Exercise prompt =
What you write must match the records exactly, except for the images, which are left out.

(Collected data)
___
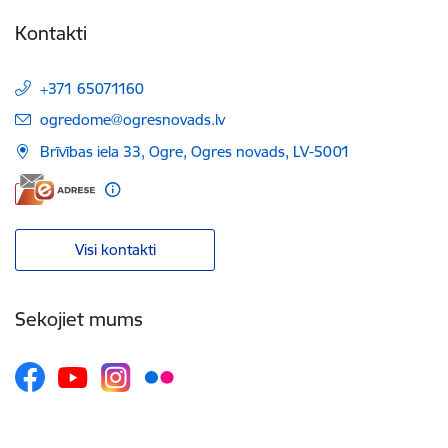
Kontakti
+371 65071160
E-pasts:
ogredome@ogresnovads.lv
Brīvības iela 33, Ogre, Ogres novads, LV-5001
Visi kontakti
Sekojiet mums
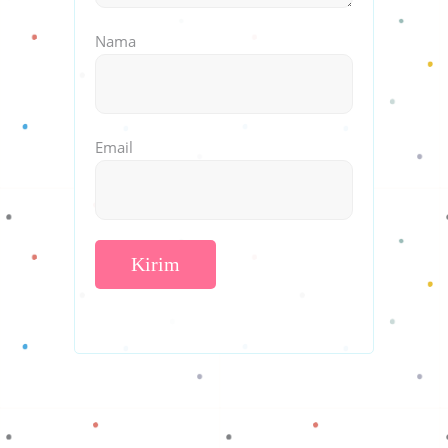
Nama
Email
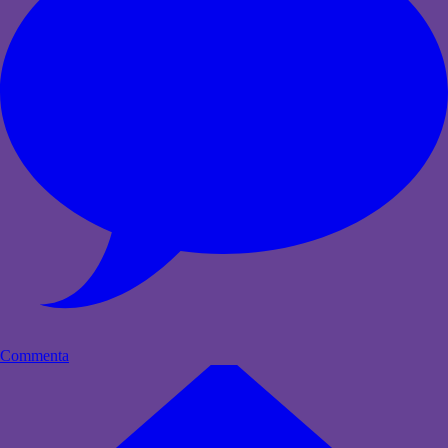
Commenta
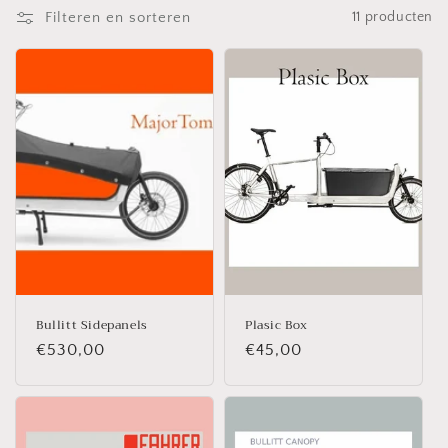
t
Filteren en sorteren
11 producten
i
e
:
Bullitt Sidepanels
Plasic Box
Normale
€530,00
Normale
€45,00
prijs
prijs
___
Response to the exercise =
Kontakti
+371 65071160
E-pasts:
ogredome@ogresnovads.lv
Brīvības iela 33, Ogre, Ogres novads, LV-5001
Visi kontakti
Sekojiet mums
Nama
Email
Commenta
t
Filteren en sorteren
11 producten
i
e
:
Bullitt Sidepanels
Plasic Box
Normale
€530,00
Normale
€45,00
prijs
prijs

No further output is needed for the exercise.